Gardner was the founder of two influential national U.S. organizations: Common Cause and Independent Sector. He authored books on improving leadership in American society and other subjects. He was also the founder of two prestigious fellowship programs, The White House Fellows and The John Gardner Fellowship at Stanford University and U.C. Berkeley. He received the Presidential Medal of Freedom in 1964. In 1966 Gardner was awarded the Public Welfare Medal from the National Academy of Sciences.
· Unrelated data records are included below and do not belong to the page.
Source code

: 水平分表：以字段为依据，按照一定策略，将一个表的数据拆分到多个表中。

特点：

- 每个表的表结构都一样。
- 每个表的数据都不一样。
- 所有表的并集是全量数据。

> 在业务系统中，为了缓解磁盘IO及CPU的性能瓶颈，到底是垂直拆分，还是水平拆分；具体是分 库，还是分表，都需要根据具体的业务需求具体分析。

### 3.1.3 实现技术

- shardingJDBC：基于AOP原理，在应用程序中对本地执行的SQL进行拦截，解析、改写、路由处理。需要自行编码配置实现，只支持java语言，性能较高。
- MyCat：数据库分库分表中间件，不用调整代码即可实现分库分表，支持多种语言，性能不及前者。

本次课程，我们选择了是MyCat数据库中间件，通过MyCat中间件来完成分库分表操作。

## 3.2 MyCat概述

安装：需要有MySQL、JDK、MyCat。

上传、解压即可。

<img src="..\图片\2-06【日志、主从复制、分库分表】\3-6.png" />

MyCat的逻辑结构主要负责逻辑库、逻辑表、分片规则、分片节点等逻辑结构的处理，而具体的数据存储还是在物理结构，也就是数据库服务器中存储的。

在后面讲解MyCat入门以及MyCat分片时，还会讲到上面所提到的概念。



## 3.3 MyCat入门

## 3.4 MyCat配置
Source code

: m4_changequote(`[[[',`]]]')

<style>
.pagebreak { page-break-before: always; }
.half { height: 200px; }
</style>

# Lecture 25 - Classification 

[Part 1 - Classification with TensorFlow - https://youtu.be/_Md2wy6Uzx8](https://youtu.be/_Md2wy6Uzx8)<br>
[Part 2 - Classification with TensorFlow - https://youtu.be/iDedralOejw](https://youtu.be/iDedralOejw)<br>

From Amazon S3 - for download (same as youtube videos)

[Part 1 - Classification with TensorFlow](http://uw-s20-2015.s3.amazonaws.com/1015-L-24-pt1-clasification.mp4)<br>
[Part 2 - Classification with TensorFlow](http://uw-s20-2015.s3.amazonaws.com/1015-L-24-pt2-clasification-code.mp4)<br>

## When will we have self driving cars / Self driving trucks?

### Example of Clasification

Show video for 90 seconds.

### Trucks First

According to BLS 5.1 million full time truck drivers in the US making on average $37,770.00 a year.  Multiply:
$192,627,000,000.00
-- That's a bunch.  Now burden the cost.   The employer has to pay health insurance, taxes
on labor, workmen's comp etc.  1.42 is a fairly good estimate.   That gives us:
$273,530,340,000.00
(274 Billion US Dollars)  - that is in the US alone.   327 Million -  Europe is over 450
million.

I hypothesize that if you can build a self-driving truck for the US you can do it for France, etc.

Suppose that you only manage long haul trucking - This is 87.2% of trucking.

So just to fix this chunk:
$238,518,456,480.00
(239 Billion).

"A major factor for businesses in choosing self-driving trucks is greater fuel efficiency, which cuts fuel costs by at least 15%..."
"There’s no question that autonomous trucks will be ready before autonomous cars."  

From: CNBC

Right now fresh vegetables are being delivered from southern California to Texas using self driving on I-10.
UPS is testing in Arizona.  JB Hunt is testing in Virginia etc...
Gardner’s term as Secretary of HEW was at the height of Johnson’s Great Society domestic agenda. During this tenure, the Department undertook both the huge task of launching Medicare, which brought quality health care to senior citizens, and oversaw significant expansions of the landmark Elementary and Secondary Education Act of 1965 that redefined the federal role in education and targeted funding to poor students. Gardner resigned as head of HEW because he could not support the war in Vietnam.

P.W. Singer and August Cole previously wrote Ghost Fleet: A Novel of the Next World War, which I discussed a few times.

Comments

  1. Harper’s Notes says:

    I have an old VHS tape of a video biography about him. Haven’t watched it. DVD only two dollars on Amazon. Narrated by Richard Dreyfus I think.

  2. Dan Kurt says:

    So you have highlighted a worm in the apple that is the USA who among other progressive annelids have behind the scenes, the proverbial deep state actors, ushered in utter decadence, the ruins we see around us, destruction increasing very day.

  3. JBP says:

    You got it, Dan.

  4. Wang Wei Lin says:

    Need to really ‘eff up a nation? Get a psychologist involved.

  5. VXXC says:

    Read on George Ball, Viceroy of France for Imperial America, founder of the Bilderbergers, signed the coup order against Diem [then undermined the ensuing Vietnam War] and his memoirs The Past has another Pattern. This is our Empire. And the Empire exists now to crush the domestic threat.

  6. Bomag says:

    That all worked out so well that Biden et al are re-running the plan with a zero added to the end of the spending amounts.

    I’m waiting for them to get tired of winning.

  7. Altitude Zero says:

    When future Chinese historians start looking into who was responsible for destroying America, this guy’s name is going to be pretty high on the list, but unfortunately, he had lots of company.

  8. End them Early says:

    If that dude and his ilk had not existed or had been made to stop existing America would still be a Constitutional Republic instead of a memory.

  9. VXXC says:

    Not too late Mr. Early et al. Is it too late for us? Yes, the Republic is gone.

    Now: do we want to live?

  10. Longarch says:

    “Now: do we want to live?”

    It does not matter whether we personally live, the only question is whether the nation can live. The Republic can only live if the swamp is destroyed.

  11. VXXC says:

    The people need a nation to live. By “we” I meant Americans. As for the Republic, we need a nation first.

    Mr. Longarch, the Republic fell in January. Why, the Dems even had the decency to give it a State Funeral, complete with the imagery of a cemetery. It’s gone, sir. Now we — we Americans — decide whether we want to live on as a nation. Here’s the Republic’s funeral:

    https://kubrick.htvapps.com/htv-prod-media.s3.amazonaws.com/images/gettyimages-1230663115.jpg?crop=1.00xw:0.900xh;0,0&resize=900:*

  12. Sam J. says:

    If I ever perfect time travel I’ll have to remember to kill him.